§ Data records
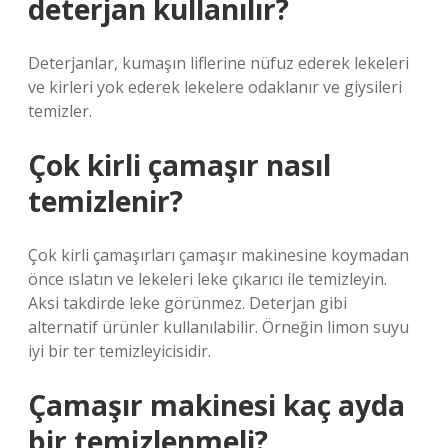
deterjan kullanılır?
Deterjanlar, kumaşın liflerine nüfuz ederek lekeleri
ve kirleri yok ederek lekelere odaklanır ve giysileri
temizler.
Çok kirli çamaşır nasıl
temizlenir?
Çok kirli çamaşırları çamaşır makinesine koymadan
önce ıslatın ve lekeleri leke çıkarıcı ile temizleyin.
Aksi takdirde leke görünmez. Deterjan gibi
alternatif ürünler kullanılabilir. Örneğin limon suyu
iyi bir ter temizleyicisidir.
Çamaşır makinesi kaç ayda
bir temizlenmeli?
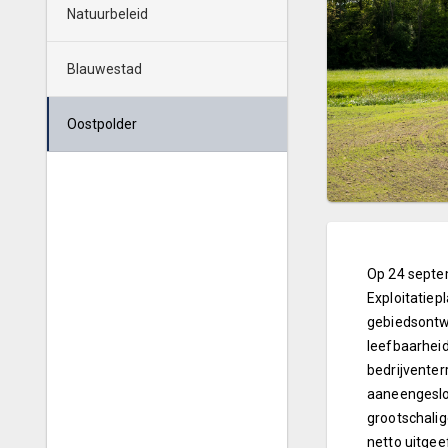
Natuurbeleid
Blauwestad
Oostpolder
Op 24 septem
Exploitatiep
gebiedsontwi
leefbaarheid
bedrijventer
aaneengeslot
grootschalig
netto uitgee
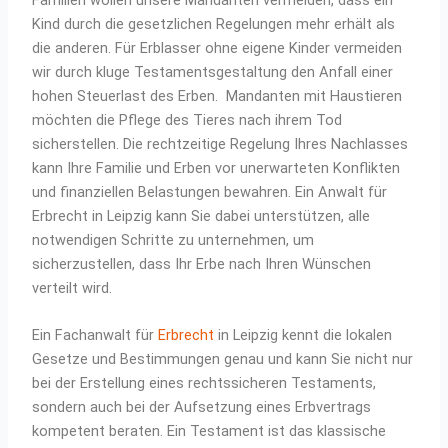
Kind durch die gesetzlichen Regelungen mehr erhält als
die anderen. Für Erblasser ohne eigene Kinder vermeiden
wir durch kluge Testamentsgestaltung den Anfall einer
hohen Steuerlast des Erben. Mandanten mit Haustieren
möchten die Pflege des Tieres nach ihrem Tod
sicherstellen. Die rechtzeitige Regelung Ihres Nachlasses
kann Ihre Familie und Erben vor unerwarteten Konflikten
und finanziellen Belastungen bewahren. Ein Anwalt für
Erbrecht in Leipzig kann Sie dabei unterstützen, alle
notwendigen Schritte zu unternehmen, um
sicherzustellen, dass Ihr Erbe nach Ihren Wünschen
verteilt wird.
Ein Fachanwalt für
Erbrecht
in Leipzig kennt die lokalen
Gesetze und Bestimmungen genau und kann Sie nicht nur
bei der Erstellung eines rechtssicheren Testaments,
sondern auch bei der Aufsetzung eines Erbvertrags
kompetent beraten. Ein Testament ist das klassische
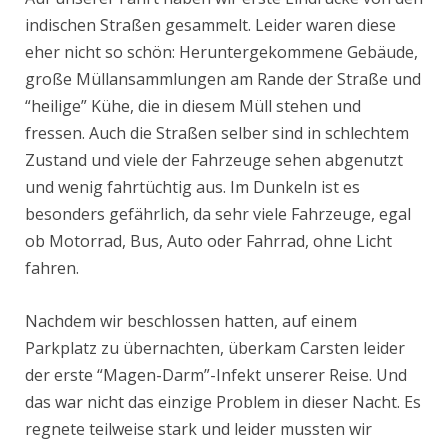
indischen Straßen gesammelt. Leider waren diese
eher nicht so schön: Heruntergekommene Gebäude,
große Müllansammlungen am Rande der Straße und
“heilige” Kühe, die in diesem Müll stehen und
fressen. Auch die Straßen selber sind in schlechtem
Zustand und viele der Fahrzeuge sehen abgenutzt
und wenig fahrtüchtig aus. Im Dunkeln ist es
besonders gefährlich, da sehr viele Fahrzeuge, egal
ob Motorrad, Bus, Auto oder Fahrrad, ohne Licht
fahren.
Nachdem wir beschlossen hatten, auf einem
Parkplatz zu übernachten, überkam Carsten leider
der erste “Magen-Darm”-Infekt unserer Reise. Und
das war nicht das einzige Problem in dieser Nacht. Es
regnete teilweise stark und leider mussten wir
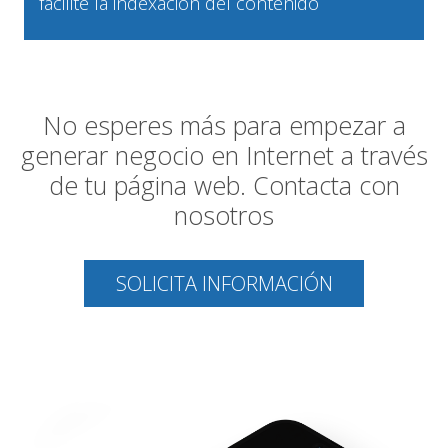
facilite la indexación del contenido
No esperes más para empezar a
generar negocio en Internet a través
de tu página web. Contacta con
nosotros
SOLICITA INFORMACIÓN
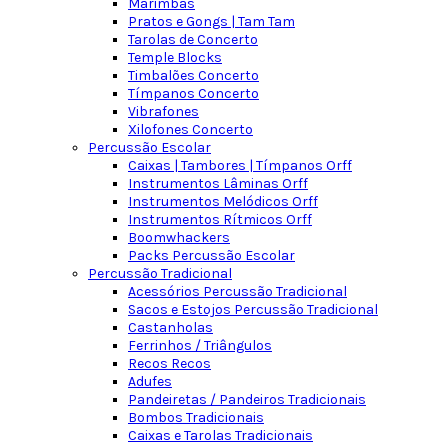
Marimbas
Pratos e Gongs | Tam Tam
Tarolas de Concerto
Temple Blocks
Timbalões Concerto
Tímpanos Concerto
Vibrafones
Xilofones Concerto
Percussão Escolar
Caixas | Tambores | Tímpanos Orff
Instrumentos Lâminas Orff
Instrumentos Melódicos Orff
Instrumentos Rítmicos Orff
Boomwhackers
Packs Percussão Escolar
Percussão Tradicional
Acessórios Percussão Tradicional
Sacos e Estojos Percussão Tradicional
Castanholas
Ferrinhos / Triângulos
Recos Recos
Adufes
Pandeiretas / Pandeiros Tradicionais
Bombos Tradicionais
Caixas e Tarolas Tradicionais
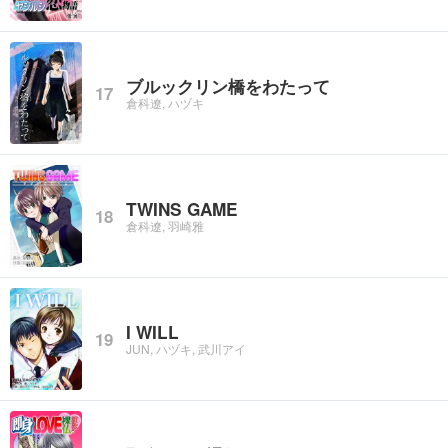
ブルックリン橋をわたって
17
倉科遼, ハヅキ
TWINS GAME
18
倉科遼, 羽崎雅
I WILL
19
JUN, ハヅキ, 武川アイ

§ Job item
Going through the entries, return every line holding the word "nicht".

§ Response to the task
Gesetze und Bestimmungen genau und kann Sie nicht nur
eher nicht so schön: Heruntergekommene Gebäude,
das war nicht das einzige Problem in dieser Nacht. Es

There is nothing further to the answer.